Proper Sampling Strategy

Hello good people! I am a bit stuck with the following problem, if anyone can kindly provide some feedback, I’d really appreciate it!

Let’s assume that we are implementing a probabilistic model (i.e. the encoder of a VAE) that takes an image and predicts stochastic latent vector. To be concrete, let us say that the batch size is 16 and latent variable dimension is 32. Hence, the final layer of this network would have 64 units (32 for the mu, 32 for the log_var). And for one batch input, the output shape will be 16x64. Chunking this output into two parts, we get mu (16x32) and log_var (16x32).

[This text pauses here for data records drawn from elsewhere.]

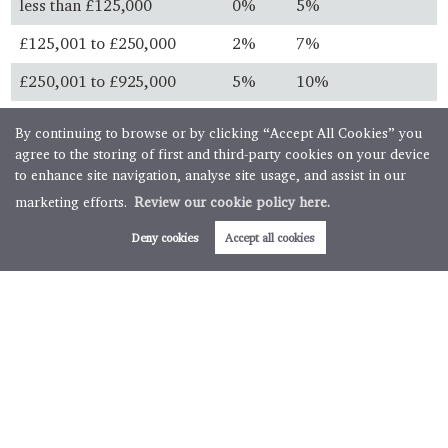
less than £125,000
0%
5%
£125,001 to £250,000
2%
7%
£250,001 to £925,000
5%
10%
£925,001 to £1.5 million
10%
13%
By continuing to browse or by clicking “Accept All Cookies” you
agree to the storing of first and third-party cookies on your device
over £1.5 million
12%
15%
to enhance site navigation, analyse site usage, and assist in our
marketing efforts.
Review our cookie policy here.
Always check with your solicitor before you buy and ensure
you know the latest legislation.
Deny cookies
Accept all cookies
First time buyers
First time buyer relief is available for property purchases
below specific thresholds. First time buyers will not pay any
stamp duty on property purchases below £300,000 with
further relief available for transactions up to £500,000.
Buy to let & second homes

We want to draw samples from the stochastic variables that must allow gradient flow.

Current Solution I:

sample = mu + torch.exp(log_var)*torch.randn(16, 32)

Current Solution II:

from torch.distributions import Normal

dist = Normal(loc=torch.zeros(32), scale=torch.eye(32))
sample = mu + torch.exp(log_var)*dist.sample(sample_shape=torch.Size([16, 32]))

Alternative Solution … ?

dist = torch.distributions.Normal(loc=mu, scale=torch.exp(log_var))
sample = dist.rsample()


  1. Are these current solutions correct? Are they identical?
  2. Can I get an alternative solution with the usage of rsample() or may be torch.distribution.Independent? That is can we simply plug-in the predicted mu and sigma into one of the built-in pytorch distributions and sample from that?